--- Start of Source document ---

If the 8,294,400 pixels of resolution on an Ultra High Definition television just don't seem to convey enough detail, fear not: The electronics industry has heard your cry. From a report: Even as UHD TVs, often called 4K TVs for their nearly 4,000 pixels of horizontal resolution, approach half of display shipments in the U.S., set manufacturers have been stepping up their demos of 8K sets that, with their 7680-by-4320 resolution, pack in a full 33,177,600 pixels. And Sharp is now expanding its distribution of one such set, the 70-inch LV-70X500E. Following its October debut in China and subsequent arrivals in Japan and Taiwan, this 8K display will go on sale across Europe at the end of April for about $13,800 at current exchange rates. That, apparently, is supposed to be a reasonable price for a set that supports a video format that offers next to nothing to watch, that can't be streamed on most broadband connections or fit onto Blu-ray discs and which can't even be properly appreciated unless you get a set too big to fit in many living rooms.

[...] The highlights reel playing on a demo unit of Sharp's 8K set required 300 megabits per second of bandwidth to stream, said Adrian Wysocki, group product manager at UMC, the Sharp-owned firm that builds TVs in Poland for the company. He suggested in a conversation Friday that more efficient formats could cut that to 100 Mbps. Only 23.2% of U.S. fixed-broadband connections hit that speed at the end of 2016, according to to the Federal Communications Commission's latest report on internet access services.

3 of 299 comments (clear)

--- End of Source document ---
--- Start of Stored data ---

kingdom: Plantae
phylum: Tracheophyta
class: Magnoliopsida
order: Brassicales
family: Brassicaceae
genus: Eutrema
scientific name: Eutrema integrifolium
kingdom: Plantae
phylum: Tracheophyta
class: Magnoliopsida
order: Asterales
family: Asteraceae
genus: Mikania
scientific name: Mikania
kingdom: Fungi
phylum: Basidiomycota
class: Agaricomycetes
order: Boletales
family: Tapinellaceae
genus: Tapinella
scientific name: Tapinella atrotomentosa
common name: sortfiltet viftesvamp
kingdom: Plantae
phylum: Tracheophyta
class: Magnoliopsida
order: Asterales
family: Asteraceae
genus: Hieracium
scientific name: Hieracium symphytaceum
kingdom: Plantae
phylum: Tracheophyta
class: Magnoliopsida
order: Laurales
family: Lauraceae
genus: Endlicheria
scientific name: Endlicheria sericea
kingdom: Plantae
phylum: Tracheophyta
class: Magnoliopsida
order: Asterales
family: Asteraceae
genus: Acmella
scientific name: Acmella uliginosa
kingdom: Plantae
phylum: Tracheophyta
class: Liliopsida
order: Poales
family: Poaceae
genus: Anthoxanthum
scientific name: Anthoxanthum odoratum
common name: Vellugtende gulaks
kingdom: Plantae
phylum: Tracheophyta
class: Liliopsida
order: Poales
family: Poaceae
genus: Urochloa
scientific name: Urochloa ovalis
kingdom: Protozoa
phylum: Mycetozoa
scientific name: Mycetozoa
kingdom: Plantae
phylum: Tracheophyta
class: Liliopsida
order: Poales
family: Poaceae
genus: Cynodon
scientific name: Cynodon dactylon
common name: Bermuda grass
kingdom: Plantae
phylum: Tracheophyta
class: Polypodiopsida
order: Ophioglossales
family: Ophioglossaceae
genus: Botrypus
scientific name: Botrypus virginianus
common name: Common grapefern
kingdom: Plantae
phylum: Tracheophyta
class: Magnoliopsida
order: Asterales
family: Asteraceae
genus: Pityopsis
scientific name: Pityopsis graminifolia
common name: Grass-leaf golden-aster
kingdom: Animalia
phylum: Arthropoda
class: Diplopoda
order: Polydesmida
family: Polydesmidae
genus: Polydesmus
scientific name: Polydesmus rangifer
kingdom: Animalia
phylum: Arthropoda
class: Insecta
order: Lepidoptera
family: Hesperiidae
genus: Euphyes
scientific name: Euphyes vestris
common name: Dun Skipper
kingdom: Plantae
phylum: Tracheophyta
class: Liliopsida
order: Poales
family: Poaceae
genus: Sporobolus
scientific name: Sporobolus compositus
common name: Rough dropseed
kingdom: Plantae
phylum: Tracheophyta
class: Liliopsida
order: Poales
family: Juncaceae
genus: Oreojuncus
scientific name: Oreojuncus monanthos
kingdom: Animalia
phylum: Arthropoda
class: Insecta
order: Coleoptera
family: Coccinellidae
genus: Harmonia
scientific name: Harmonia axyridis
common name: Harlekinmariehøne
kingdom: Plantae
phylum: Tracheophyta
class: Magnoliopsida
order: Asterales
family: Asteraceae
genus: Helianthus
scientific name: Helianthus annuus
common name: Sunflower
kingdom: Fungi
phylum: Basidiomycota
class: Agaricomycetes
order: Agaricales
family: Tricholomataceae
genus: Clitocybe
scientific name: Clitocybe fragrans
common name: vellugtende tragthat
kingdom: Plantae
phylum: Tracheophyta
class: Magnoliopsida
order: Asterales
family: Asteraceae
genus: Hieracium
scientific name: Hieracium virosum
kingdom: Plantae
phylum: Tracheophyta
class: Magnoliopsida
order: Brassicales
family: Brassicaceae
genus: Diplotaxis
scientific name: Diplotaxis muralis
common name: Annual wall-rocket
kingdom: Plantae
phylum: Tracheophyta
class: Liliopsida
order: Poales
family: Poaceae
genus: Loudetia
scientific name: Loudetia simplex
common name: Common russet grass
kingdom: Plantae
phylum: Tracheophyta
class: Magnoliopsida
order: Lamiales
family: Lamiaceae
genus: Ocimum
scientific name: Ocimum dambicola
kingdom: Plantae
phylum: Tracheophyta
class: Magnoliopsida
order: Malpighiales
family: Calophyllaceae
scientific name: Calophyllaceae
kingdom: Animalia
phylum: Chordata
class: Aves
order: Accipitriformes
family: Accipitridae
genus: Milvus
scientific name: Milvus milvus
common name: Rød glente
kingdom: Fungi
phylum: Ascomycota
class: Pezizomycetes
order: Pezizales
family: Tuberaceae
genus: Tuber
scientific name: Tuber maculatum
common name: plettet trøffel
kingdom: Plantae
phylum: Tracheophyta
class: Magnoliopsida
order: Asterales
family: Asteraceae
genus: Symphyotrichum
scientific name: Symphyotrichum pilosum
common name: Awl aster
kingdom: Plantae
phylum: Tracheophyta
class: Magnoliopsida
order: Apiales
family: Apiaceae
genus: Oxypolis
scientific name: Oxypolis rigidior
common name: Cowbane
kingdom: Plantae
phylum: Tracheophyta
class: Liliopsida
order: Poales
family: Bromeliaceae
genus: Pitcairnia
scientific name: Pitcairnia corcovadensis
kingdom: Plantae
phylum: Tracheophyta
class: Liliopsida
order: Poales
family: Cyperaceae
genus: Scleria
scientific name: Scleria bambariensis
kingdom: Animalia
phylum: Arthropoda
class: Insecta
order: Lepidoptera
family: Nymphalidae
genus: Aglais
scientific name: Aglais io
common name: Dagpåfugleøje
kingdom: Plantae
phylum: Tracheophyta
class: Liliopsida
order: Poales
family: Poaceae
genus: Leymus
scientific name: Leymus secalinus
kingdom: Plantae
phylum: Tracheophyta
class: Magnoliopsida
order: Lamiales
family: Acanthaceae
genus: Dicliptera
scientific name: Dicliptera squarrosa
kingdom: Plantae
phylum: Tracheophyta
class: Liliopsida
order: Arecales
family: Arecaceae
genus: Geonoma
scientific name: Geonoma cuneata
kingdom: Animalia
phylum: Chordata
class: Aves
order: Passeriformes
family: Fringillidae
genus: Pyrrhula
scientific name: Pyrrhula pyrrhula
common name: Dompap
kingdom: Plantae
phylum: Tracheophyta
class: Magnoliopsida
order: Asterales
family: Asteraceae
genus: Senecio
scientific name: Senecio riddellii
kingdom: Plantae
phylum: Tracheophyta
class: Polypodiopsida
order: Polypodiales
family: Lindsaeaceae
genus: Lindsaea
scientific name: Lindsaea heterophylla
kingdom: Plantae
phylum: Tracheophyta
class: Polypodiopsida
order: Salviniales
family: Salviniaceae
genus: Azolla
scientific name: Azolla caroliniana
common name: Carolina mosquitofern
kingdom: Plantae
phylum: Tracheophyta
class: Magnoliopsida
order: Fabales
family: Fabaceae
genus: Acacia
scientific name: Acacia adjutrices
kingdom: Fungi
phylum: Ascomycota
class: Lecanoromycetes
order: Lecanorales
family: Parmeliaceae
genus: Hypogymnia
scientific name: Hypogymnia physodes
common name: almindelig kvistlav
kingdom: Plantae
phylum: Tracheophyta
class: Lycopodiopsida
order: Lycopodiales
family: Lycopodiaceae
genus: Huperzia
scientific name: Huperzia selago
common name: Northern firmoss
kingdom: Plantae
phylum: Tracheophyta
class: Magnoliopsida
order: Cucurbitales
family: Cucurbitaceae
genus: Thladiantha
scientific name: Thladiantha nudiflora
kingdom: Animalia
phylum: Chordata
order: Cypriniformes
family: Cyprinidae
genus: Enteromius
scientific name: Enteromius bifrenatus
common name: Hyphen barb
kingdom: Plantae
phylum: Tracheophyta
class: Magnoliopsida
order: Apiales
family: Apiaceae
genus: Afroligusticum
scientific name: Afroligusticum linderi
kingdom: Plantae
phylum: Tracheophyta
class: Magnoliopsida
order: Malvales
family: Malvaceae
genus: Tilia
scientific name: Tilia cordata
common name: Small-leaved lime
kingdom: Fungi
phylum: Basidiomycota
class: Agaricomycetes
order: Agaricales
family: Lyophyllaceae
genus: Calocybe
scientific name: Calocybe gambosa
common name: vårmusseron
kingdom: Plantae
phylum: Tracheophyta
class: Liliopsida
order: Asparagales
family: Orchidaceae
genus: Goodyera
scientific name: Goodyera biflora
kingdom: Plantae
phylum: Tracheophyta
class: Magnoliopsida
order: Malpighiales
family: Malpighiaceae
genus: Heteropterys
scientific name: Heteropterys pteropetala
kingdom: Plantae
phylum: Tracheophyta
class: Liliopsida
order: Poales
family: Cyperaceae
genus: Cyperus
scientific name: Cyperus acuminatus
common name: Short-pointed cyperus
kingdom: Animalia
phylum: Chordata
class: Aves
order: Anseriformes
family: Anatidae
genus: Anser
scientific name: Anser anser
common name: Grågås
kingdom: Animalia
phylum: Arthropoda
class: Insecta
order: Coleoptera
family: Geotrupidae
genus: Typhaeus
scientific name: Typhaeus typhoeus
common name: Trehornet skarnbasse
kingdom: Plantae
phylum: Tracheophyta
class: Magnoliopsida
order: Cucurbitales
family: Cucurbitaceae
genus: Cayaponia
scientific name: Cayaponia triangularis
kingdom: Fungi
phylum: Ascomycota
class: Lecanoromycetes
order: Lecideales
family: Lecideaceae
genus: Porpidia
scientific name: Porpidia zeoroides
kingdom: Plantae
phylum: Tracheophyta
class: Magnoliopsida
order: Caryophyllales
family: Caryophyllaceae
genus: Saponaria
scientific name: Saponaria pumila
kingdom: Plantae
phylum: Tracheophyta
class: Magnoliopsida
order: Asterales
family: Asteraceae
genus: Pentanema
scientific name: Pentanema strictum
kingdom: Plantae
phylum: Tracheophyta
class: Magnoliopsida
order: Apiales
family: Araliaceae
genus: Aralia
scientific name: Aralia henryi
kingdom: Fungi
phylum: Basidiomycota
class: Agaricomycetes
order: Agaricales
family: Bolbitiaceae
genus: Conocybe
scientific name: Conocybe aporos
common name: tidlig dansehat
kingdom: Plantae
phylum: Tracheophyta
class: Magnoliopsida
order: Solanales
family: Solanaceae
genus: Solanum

--- End of Stored data ---

→ Short exercise 1
In the article on 8K televisions, why are UHD sets often called 4K TVs?
→ Short exercise 2
Reproduce word for word the stretch of the 8K television article from "[...] The highlights" through "internet access services.".
→ Short exercise 3
Carry on the article about 8K televisions from the point where it ends.

→ Exercise result 1
They are called 4K TVs because they have nearly 4,000 pixels of horizontal resolution.

→ Exercise result 2
[...] The highlights reel playing on a demo unit of Sharp's 8K set required 300 megabits per second of bandwidth to stream, said Adrian Wysocki, group product manager at UMC, the Sharp-owned firm that builds TVs in Poland for the company. He suggested in a conversation Friday that more efficient formats could cut that to 100 Mbps. Only 23.2% of U.S. fixed-broadband connections hit that speed at the end of 2016, according to to the Federal Communications Commission's latest report on internet access services.

→ Exercise result 3
  1. It's for the future, not today. by iamhassi · · Score: 3, Informative

    When 4k came out at five digit prices how much content was available for that? Obviously no one is going to run out to spend $13,000 on a 70" 8k screen. This is for the future, when 100mbit broadband is more common. Remember the cheapest, smallest 4K screens from budget brands like Westinghouse and Hisense were a whopping $4,000-$5,000 in 2013. Those same tvs sell for $300 today. http://money.cnn.com/2013/01/1...

    --
    my karma will be here long after I'm gone
  2. Care less about resolution. More about gamut. by PhrostyMcByte · · Score: 4, Informative

    8K broadcast standards use Rec 2020, which has a much wider gamut and can therefor show colors that most TVs these days can't. Rec 2020 is even wider than the DCI-P3 that many high-end monitors benchmark against these days.

    Rec 2020 also defines a larger bit depth: 10 or 12 bits per component rather than 8. This is partly to support the wider gamut, but it'll also help everything else by allowing much better gradients.

    Even if you don't have an 8K TV, ones that use HDR10 and Dolby Vision will benefit: both of these standards use the Rec 2020 gamut. So... bring on the 8K revolution. I want better browns.

  3. Re:Is there a limit? by UnknownSoldier · · Score: 5, Informative

    > But the human eye has its limits too. What's the actual N, beyond which we, the humans -- even those with the sharpest eyes -- can no longer distinguish between N and 2N pixels per inch?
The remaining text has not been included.